Inspanningen echter voor niks behalve slaaptekort. Want telkens als ik een geluid meen op te merken, betreft het wat anders dan uw spreidingsplan. Een midlifemotard met een nieuwe knalpot. De buurman op een overdreven hoogtepunt. De buurvrouw die treurig het toilet doorspoelt. Of de lift die naar nul wordt geroepen.

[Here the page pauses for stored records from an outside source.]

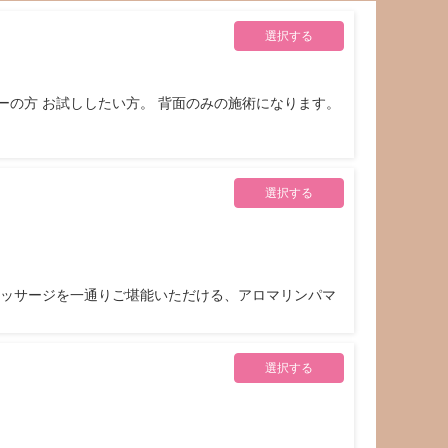
選択する
ーの方 お試ししたい方。 背面のみの施術になります。
選択する
マッサージを一通りご堪能いただける、アロマリンパマ
選択する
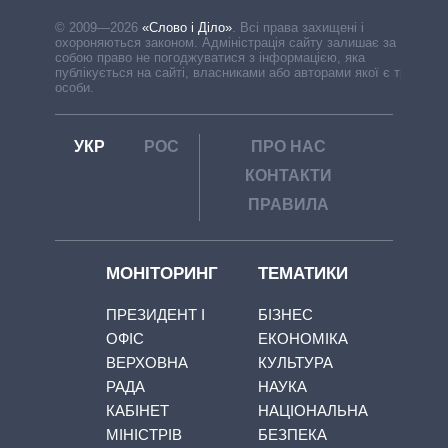
© 2009—2026
«Слово і Діло»
.
Всі права захищені і
охороняються законом. Адміністрація сайту залишає за
собою право не погоджуватися з інформацією, яка
публікується на сайті, власниками або авторами якої є треті
особи.
УКР
РОС
ПРО НАС
КОНТАКТИ
ПРАВИЛА
МОНІТОРИНГ
ТЕМАТИКИ
ПРЕЗИДЕНТ І
БІЗНЕС
ОФІС
ЕКОНОМІКА
ВЕРХОВНА
КУЛЬТУРА
РАДА
НАУКА
КАБІНЕТ
НАЦІОНАЛЬНА
МІНІСТРІВ
БЕЗПЕКА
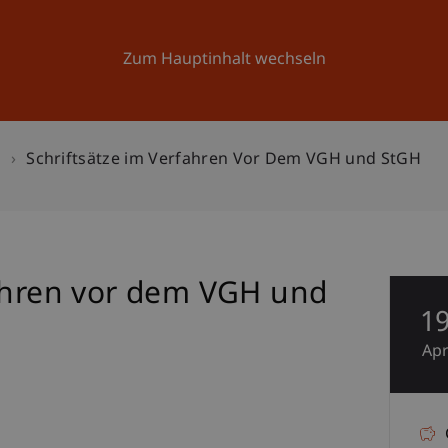
Forschung
Universität
Aktuelles
Zum Hauptinhalt wechseln
n
Schriftsätze im Verfahren Vor Dem VGH und StGH
fahren vor dem VGH und
1
Ap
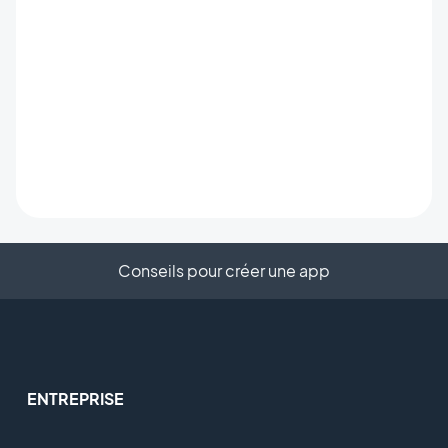
Conseils pour créer une app
ENTREPRISE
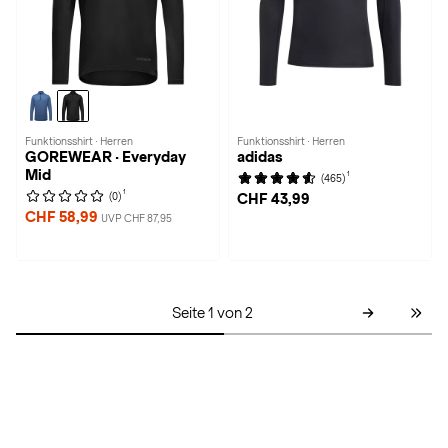
Funktionsshirt · Herren
Funktionsshirt · Herren
GOREWEAR · Everyday
adidas
Mid
1
(465)
1
(0)
CHF 43,99
CHF 58,99
UVP CHF 87,95
Seite 1 von 2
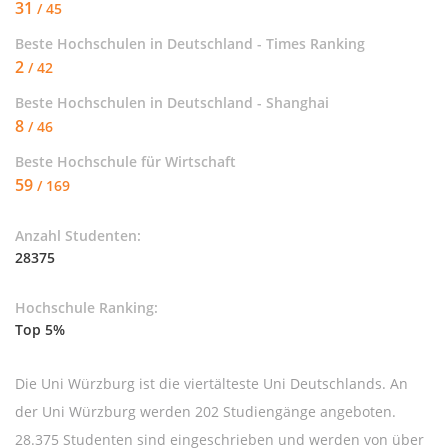
31
/ 45
Beste Hochschulen in Deutschland - Times Ranking
2
/ 42
Beste Hochschulen in Deutschland - Shanghai
8
/ 46
Beste Hochschule für
Wirtschaft
59
/ 169
Anzahl Studenten:
28375
Hochschule Ranking:
Top 5%
Die Uni Würzburg ist die viertälteste Uni Deutschlands. An
der Uni Würzburg werden 202 Studiengänge angeboten.
28.375 Studenten sind eingeschrieben und werden von über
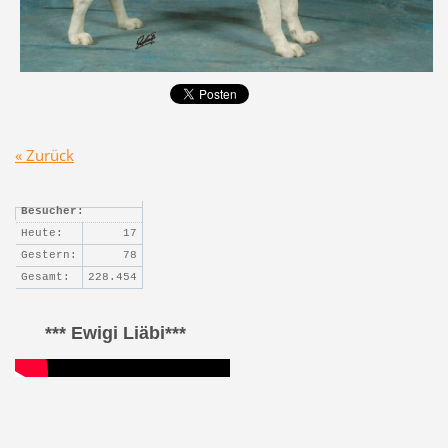
« Zurück
Besucher:
Heute:
17
Gestern:
78
Gesamt:
228.454
*** Ewigi Liäbi***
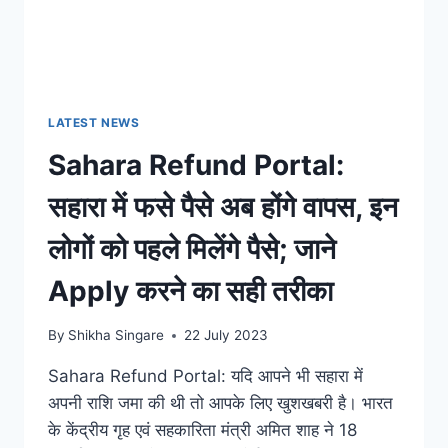
LATEST NEWS
Sahara Refund Portal:
सहारा में फसे पैसे अब होंगे वापस, इन
लोगों को पहले मिलेंगे पैसे; जाने
Apply करने का सही तरीका
By
Shikha Singare
22 July 2023
Sahara Refund Portal: यदि आपने भी सहारा में
अपनी राशि जमा की थी तो आपके लिए खुशखबरी है। भारत
के केंद्रीय गृह एवं सहकारिता मंत्री अमित शाह ने 18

Soms draai ik van nachtenlang wachten zodanig door, beste mijnheer Bert Anciaux, dat ik de spijsvertering van Jan Becaus denk te ontwaren in mijn oorschelp. Terwijl Jan Becaus zolang hij leeft allicht geen wind zal laten en al zeker niet op de buis. Straks zie ik langsheen het raamkozijn nog pakjes naar beneden pinkelen van slapeloze inbeelding. Vroeger had ik nergens last van, maar als nu de gordijnen bewegen, denk ik dat het uw spreidingsplan is. U spreekt te veel over uw spreidingsplannen, beste mijnheer Bert Anciaux. Ik krijg er visioenen van. En wallen. En daar hoef ik niet voor in de Brusselse rand te wonen.
Als ik een bijsluiter lees, begint het overal te jeuken en te steken. Mag ik daarom vragen om niet met nóg een spreidingsplan op de proppen te komen. Of ik kom een warm pakje nachtbraaksel in uw brievenbus leggen.

Dag mijnheer Bert Anciaux.

l Freelance-journaliste An Olaerts schrijft elke week in Ego een dringende brief.